The bill aims to expand affordable housing and revitalize distressed commercial areas—using HOME funds, funding priorities, and regulatory flexibility to speed projects and preserve long-term affordability—but does so by reallocating limited HOME dollars, creating scale thresholds that favor larger jurisdictions, and introducing cost and oversight risks that may limit benefits to the neediest communities.
Low- and moderate-income households gain new affordable rental and ownership units (including units at or below 80% and 60% AMI) through conversion of blighted commercial buildings, with support for community land trusts and other long-term affordability mechanisms to preserve affordability beyond initial construction.
Economically distressed areas and designated Opportunity Zones receive funding priority, directing investment toward local economic revitalization and blight removal in communities that need it.
Local and state governments get targeted flexibility via limited waiver authority (excluding fair housing, labor, and environmental protections) to speed project implementation and reduce regulatory delays.
Up to $100 million of HOME program funds are redirected to this initiative, reducing HOME funds available for existing HOME projects or formula allocations and potentially limiting other affordable housing activities.

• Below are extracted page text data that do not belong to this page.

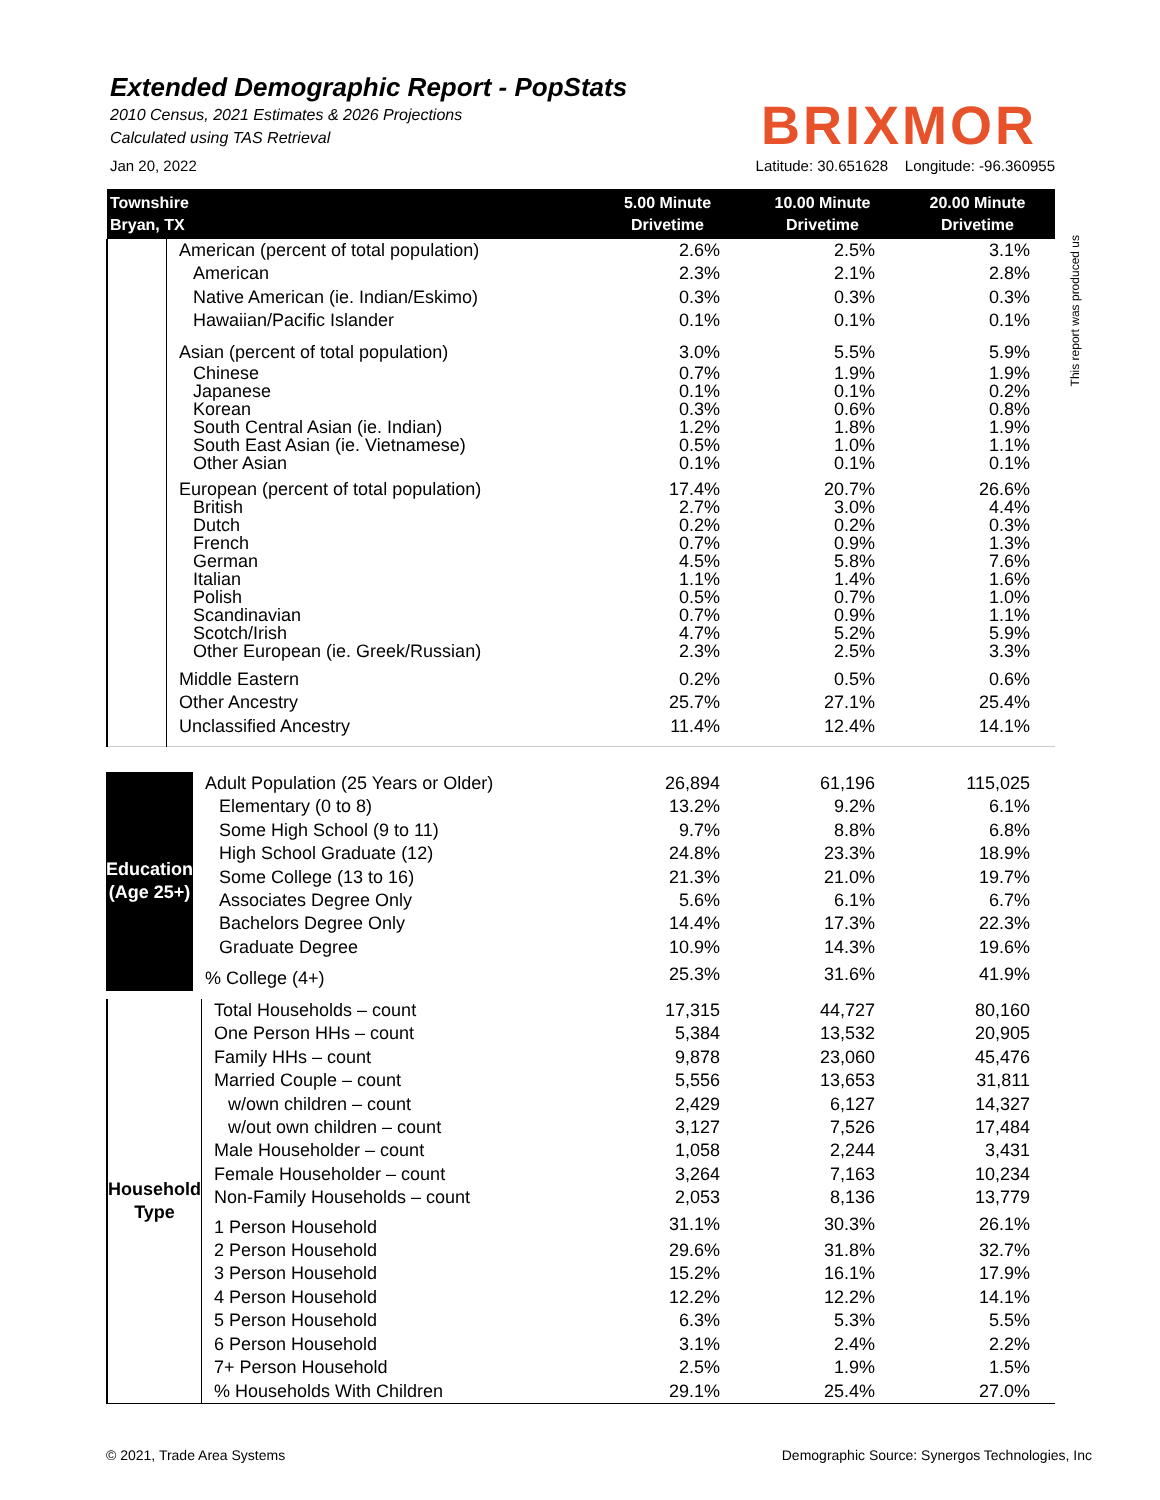Extended Demographic Report - PopStats
2010 Census, 2021 Estimates & 2026 Projections
Calculated using TAS Retrieval
BRIXMOR
Jan 20, 2022 Latitude: 30.651628 Longitude: -96.360955
This report was produced us
| Townshire Bryan, TX | | 5.00 Minute Drivetime | 10.00 Minute Drivetime | 20.00 Minute Drivetime |
| --- | --- | --- | --- | --- |
| | American (percent of total population) | 2.6% | 2.5% | 3.1% |
| | American | 2.3% | 2.1% | 2.8% |
| | Native American (ie. Indian/Eskimo) | 0.3% | 0.3% | 0.3% |
| | Hawaiian/Pacific Islander | 0.1% | 0.1% | 0.1% |
| | Asian (percent of total population) | 3.0% | 5.5% | 5.9% |
| | Chinese | 0.7% | 1.9% | 1.9% |
| | Japanese | 0.1% | 0.1% | 0.2% |
| | Korean | 0.3% | 0.6% | 0.8% |
| | South Central Asian (ie. Indian) | 1.2% | 1.8% | 1.9% |
| | South East Asian (ie. Vietnamese) | 0.5% | 1.0% | 1.1% |
| | Other Asian | 0.1% | 0.1% | 0.1% |
| | European (percent of total population) | 17.4% | 20.7% | 26.6% |
| | British | 2.7% | 3.0% | 4.4% |
| | Dutch | 0.2% | 0.2% | 0.3% |
| | French | 0.7% | 0.9% | 1.3% |
| | German | 4.5% | 5.8% | 7.6% |
| | Italian | 1.1% | 1.4% | 1.6% |
| | Polish | 0.5% | 0.7% | 1.0% |
| | Scandinavian | 0.7% | 0.9% | 1.1% |
| | Scotch/Irish | 4.7% | 5.2% | 5.9% |
| | Other European (ie. Greek/Russian) | 2.3% | 2.5% | 3.3% |
| | Middle Eastern | 0.2% | 0.5% | 0.6% |
| | Other Ancestry | 25.7% | 27.1% | 25.4% |
| | Unclassified Ancestry | 11.4% | 12.4% | 14.1% |
| Education (Age 25+) | Adult Population (25 Years or Older) | 26,894 | 61,196 | 115,025 |
| | Elementary (0 to 8) | 13.2% | 9.2% | 6.1% |
| | Some High School (9 to 11) | 9.7% | 8.8% | 6.8% |
| | High School Graduate (12) | 24.8% | 23.3% | 18.9% |
| | Some College (13 to 16) | 21.3% | 21.0% | 19.7% |
| | Associates Degree Only | 5.6% | 6.1% | 6.7% |
| | Bachelors Degree Only | 14.4% | 17.3% | 22.3% |
| | Graduate Degree | 10.9% | 14.3% | 19.6% |
| | % College (4+) | 25.3% | 31.6% | 41.9% |
| Household Type | Total Households – count | 17,315 | 44,727 | 80,160 |
| | One Person HHs – count | 5,384 | 13,532 | 20,905 |
| | Family HHs – count | 9,878 | 23,060 | 45,476 |
| | Married Couple – count | 5,556 | 13,653 | 31,811 |
| | w/own children – count | 2,429 | 6,127 | 14,327 |
| | w/out own children – count | 3,127 | 7,526 | 17,484 |
| | Male Householder – count | 1,058 | 2,244 | 3,431 |
| | Female Householder – count | 3,264 | 7,163 | 10,234 |
| | Non-Family Households – count | 2,053 | 8,136 | 13,779 |
| | 1 Person Household | 31.1% | 30.3% | 26.1% |
| | 2 Person Household | 29.6% | 31.8% | 32.7% |
| | 3 Person Household | 15.2% | 16.1% | 17.9% |
| | 4 Person Household | 12.2% | 12.2% | 14.1% |
| | 5 Person Household | 6.3% | 5.3% | 5.5% |
| | 6 Person Household | 3.1% | 2.4% | 2.2% |
| | 7+ Person Household | 2.5% | 1.9% | 1.5% |
| | % Households With Children | 29.1% | 25.4% | 27.0% |
© 2021, Trade Area Systems Demographic Source: Synergos Technologies, Inc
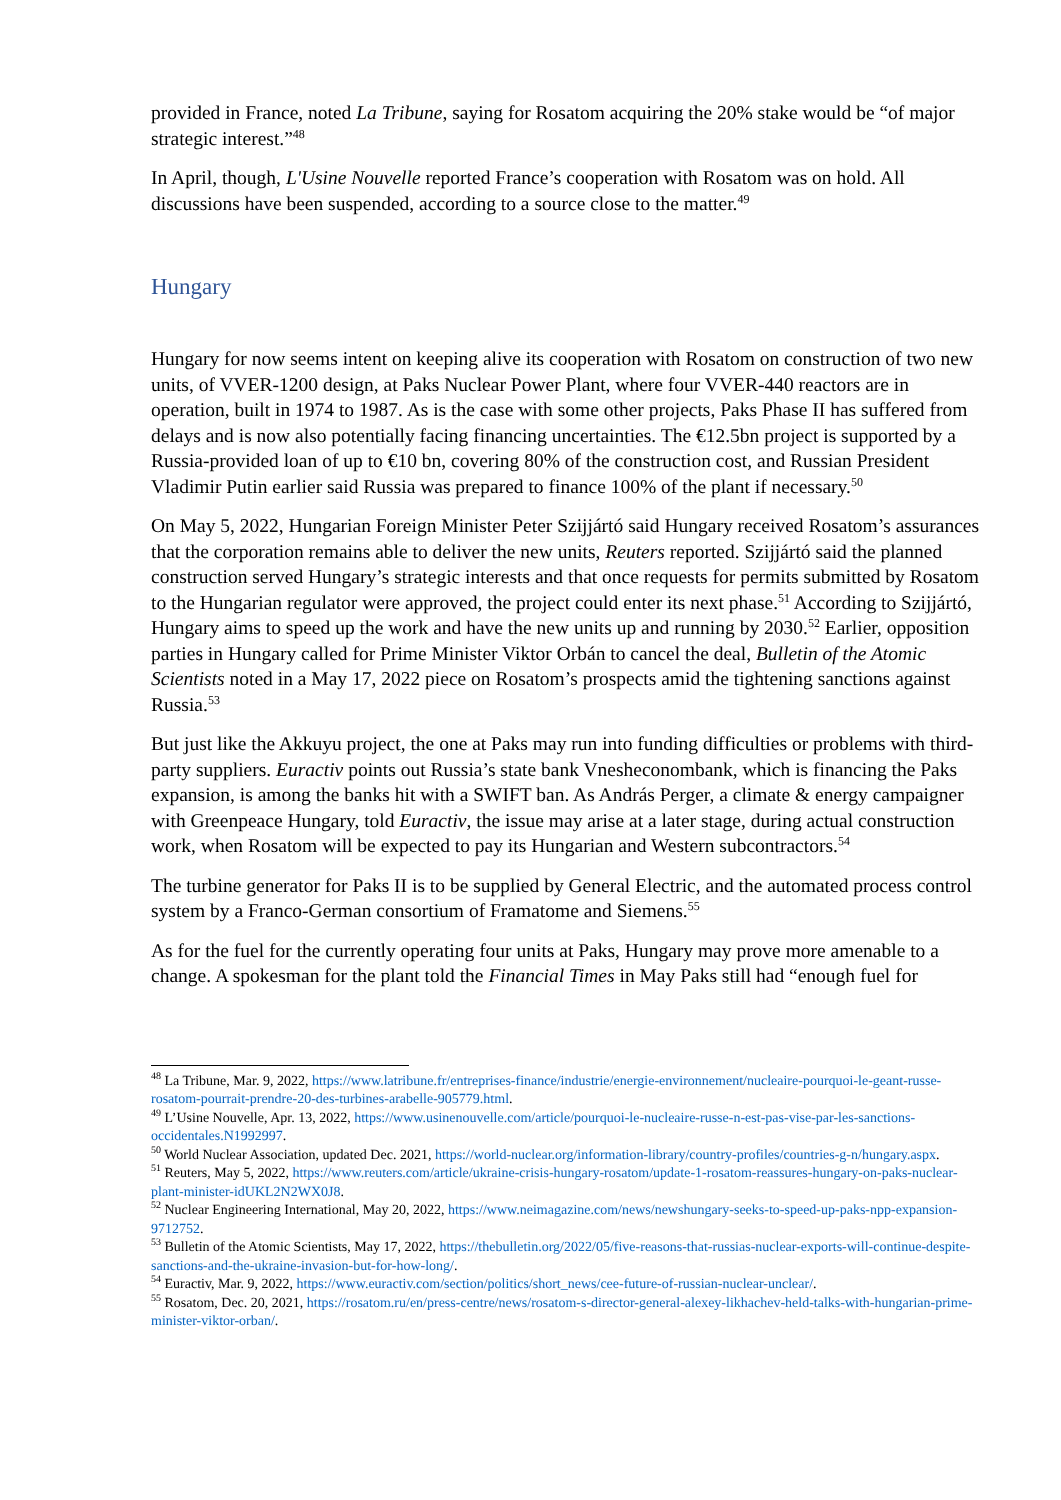provided in France, noted La Tribune, saying for Rosatom acquiring the 20% stake would be “of major strategic interest.”<sup>48</sup>
In April, though, L'Usine Nouvelle reported France’s cooperation with Rosatom was on hold. All discussions have been suspended, according to a source close to the matter.<sup>49</sup>
Hungary
Hungary for now seems intent on keeping alive its cooperation with Rosatom on construction of two new units, of VVER-1200 design, at Paks Nuclear Power Plant, where four VVER-440 reactors are in operation, built in 1974 to 1987. As is the case with some other projects, Paks Phase II has suffered from delays and is now also potentially facing financing uncertainties. The €12.5bn project is supported by a Russia-provided loan of up to €10 bn, covering 80% of the construction cost, and Russian President Vladimir Putin earlier said Russia was prepared to finance 100% of the plant if necessary.<sup>50</sup>
On May 5, 2022, Hungarian Foreign Minister Peter Szijjártó said Hungary received Rosatom’s assurances that the corporation remains able to deliver the new units, Reuters reported. Szijjártó said the planned construction served Hungary’s strategic interests and that once requests for permits submitted by Rosatom to the Hungarian regulator were approved, the project could enter its next phase.<sup>51</sup> According to Szijjártó, Hungary aims to speed up the work and have the new units up and running by 2030.<sup>52</sup> Earlier, opposition parties in Hungary called for Prime Minister Viktor Orbán to cancel the deal, Bulletin of the Atomic Scientists noted in a May 17, 2022 piece on Rosatom’s prospects amid the tightening sanctions against Russia.<sup>53</sup>
But just like the Akkuyu project, the one at Paks may run into funding difficulties or problems with third-party suppliers. Euractiv points out Russia’s state bank Vnesheconombank, which is financing the Paks expansion, is among the banks hit with a SWIFT ban. As András Perger, a climate & energy campaigner with Greenpeace Hungary, told Euractiv, the issue may arise at a later stage, during actual construction work, when Rosatom will be expected to pay its Hungarian and Western subcontractors.<sup>54</sup>
The turbine generator for Paks II is to be supplied by General Electric, and the automated process control system by a Franco-German consortium of Framatome and Siemens.<sup>55</sup>
As for the fuel for the currently operating four units at Paks, Hungary may prove more amenable to a change. A spokesman for the plant told the Financial Times in May Paks still had “enough fuel for
<sup>48</sup> La Tribune, Mar. 9, 2022, https://www.latribune.fr/entreprises-finance/industrie/energie-environnement/nucleaire-pourquoi-le-geant-russe-rosatom-pourrait-prendre-20-des-turbines-arabelle-905779.html.
<sup>49</sup> L’Usine Nouvelle, Apr. 13, 2022, https://www.usinenouvelle.com/article/pourquoi-le-nucleaire-russe-n-est-pas-vise-par-les-sanctions-occidentales.N1992997.
<sup>50</sup> World Nuclear Association, updated Dec. 2021, https://world-nuclear.org/information-library/country-profiles/countries-g-n/hungary.aspx.
<sup>51</sup> Reuters, May 5, 2022, https://www.reuters.com/article/ukraine-crisis-hungary-rosatom/update-1-rosatom-reassures-hungary-on-paks-nuclear-plant-minister-idUKL2N2WX0J8.
<sup>52</sup> Nuclear Engineering International, May 20, 2022, https://www.neimagazine.com/news/newshungary-seeks-to-speed-up-paks-npp-expansion-9712752.
<sup>53</sup> Bulletin of the Atomic Scientists, May 17, 2022, https://thebulletin.org/2022/05/five-reasons-that-russias-nuclear-exports-will-continue-despite-sanctions-and-the-ukraine-invasion-but-for-how-long/.
<sup>54</sup> Euractiv, Mar. 9, 2022, https://www.euractiv.com/section/politics/short_news/cee-future-of-russian-nuclear-unclear/.
<sup>55</sup> Rosatom, Dec. 20, 2021, https://rosatom.ru/en/press-centre/news/rosatom-s-director-general-alexey-likhachev-held-talks-with-hungarian-prime-minister-viktor-orban/.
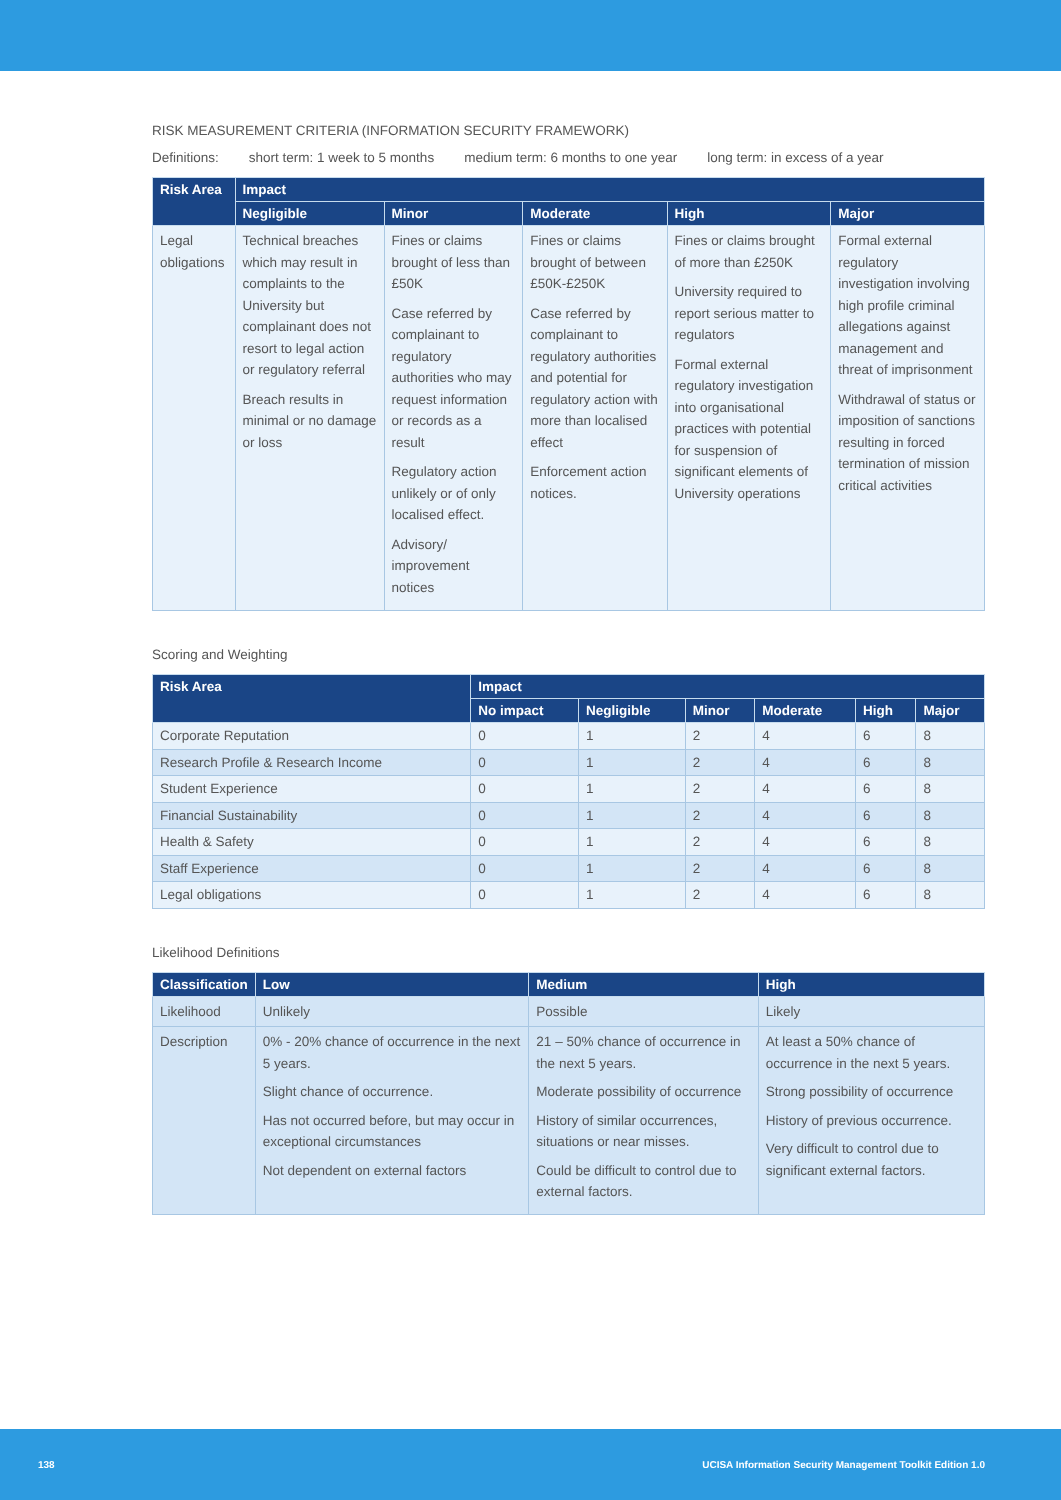RISK MEASUREMENT CRITERIA (INFORMATION SECURITY FRAMEWORK)
Definitions: short term: 1 week to 5 months medium term: 6 months to one year long term: in excess of a year
| Risk Area | Impact | | | | |
| --- | --- | --- | --- | --- | --- |
| | Negligible | Minor | Moderate | High | Major |
| Legal obligations | Technical breaches which may result in complaints to the University but complainant does not resort to legal action or regulatory referral Breach results in minimal or no damage or loss | Fines or claims brought of less than £50K Case referred by complainant to regulatory authorities who may request information or records as a result Regulatory action unlikely or of only localised effect. Advisory/ improvement notices | Fines or claims brought of between £50K-£250K Case referred by complainant to regulatory authorities and potential for regulatory action with more than localised effect Enforcement action notices. | Fines or claims brought of more than £250K University required to report serious matter to regulators Formal external regulatory investigation into organisational practices with potential for suspension of significant elements of University operations | Formal external regulatory investigation involving high profile criminal allegations against management and threat of imprisonment Withdrawal of status or imposition of sanctions resulting in forced termination of mission critical activities |
Scoring and Weighting
| Risk Area | Impact | | | | | |
| --- | --- | --- | --- | --- | --- | --- |
| | No impact | Negligible | Minor | Moderate | High | Major |
| Corporate Reputation | 0 | 1 | 2 | 4 | 6 | 8 |
| Research Profile & Research Income | 0 | 1 | 2 | 4 | 6 | 8 |
| Student Experience | 0 | 1 | 2 | 4 | 6 | 8 |
| Financial Sustainability | 0 | 1 | 2 | 4 | 6 | 8 |
| Health & Safety | 0 | 1 | 2 | 4 | 6 | 8 |
| Staff Experience | 0 | 1 | 2 | 4 | 6 | 8 |
| Legal obligations | 0 | 1 | 2 | 4 | 6 | 8 |
Likelihood Definitions
| Classification | Low | Medium | High |
| --- | --- | --- | --- |
| Likelihood | Unlikely | Possible | Likely |
| Description | 0% - 20% chance of occurrence in the next 5 years. Slight chance of occurrence. Has not occurred before, but may occur in exceptional circumstances Not dependent on external factors | 21 – 50% chance of occurrence in the next 5 years. Moderate possibility of occurrence History of similar occurrences, situations or near misses. Could be difficult to control due to external factors. | At least a 50% chance of occurrence in the next 5 years. Strong possibility of occurrence History of previous occurrence. Very difficult to control due to significant external factors. |
138 UCISA Information Security Management Toolkit Edition 1.0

The large minimum grant size ($1 million) may favor larger jurisdictions or bigger projects and restrict access for smaller or rural communities that cannot meet the threshold.
Waiver authority, if used broadly, could reduce procedural protections and community input, weakening oversight despite enumerated exceptions.
Based on analysis of 2 sections of legislative text.
Creates a HUD pilot to award grants for converting vacant commercial/industrial buildings into attainable housing using up to $100M of excess HOME funds in FY2027–FY2031.
Introduced September 26, 2025 by Sam T. Liccardo · Last progress September 26, 2025
Creates a HUD pilot program that gives competitive grants to local jurisdictions to convert vacant commercial and industrial buildings into attainable housing. The pilot can draw up to $100 million per year from excess HOME Program funds in fiscal years 2027–2031, with individual grants between $1 million and $10 million (when $100M is available), and requires a post‑pilot study and report to Congress.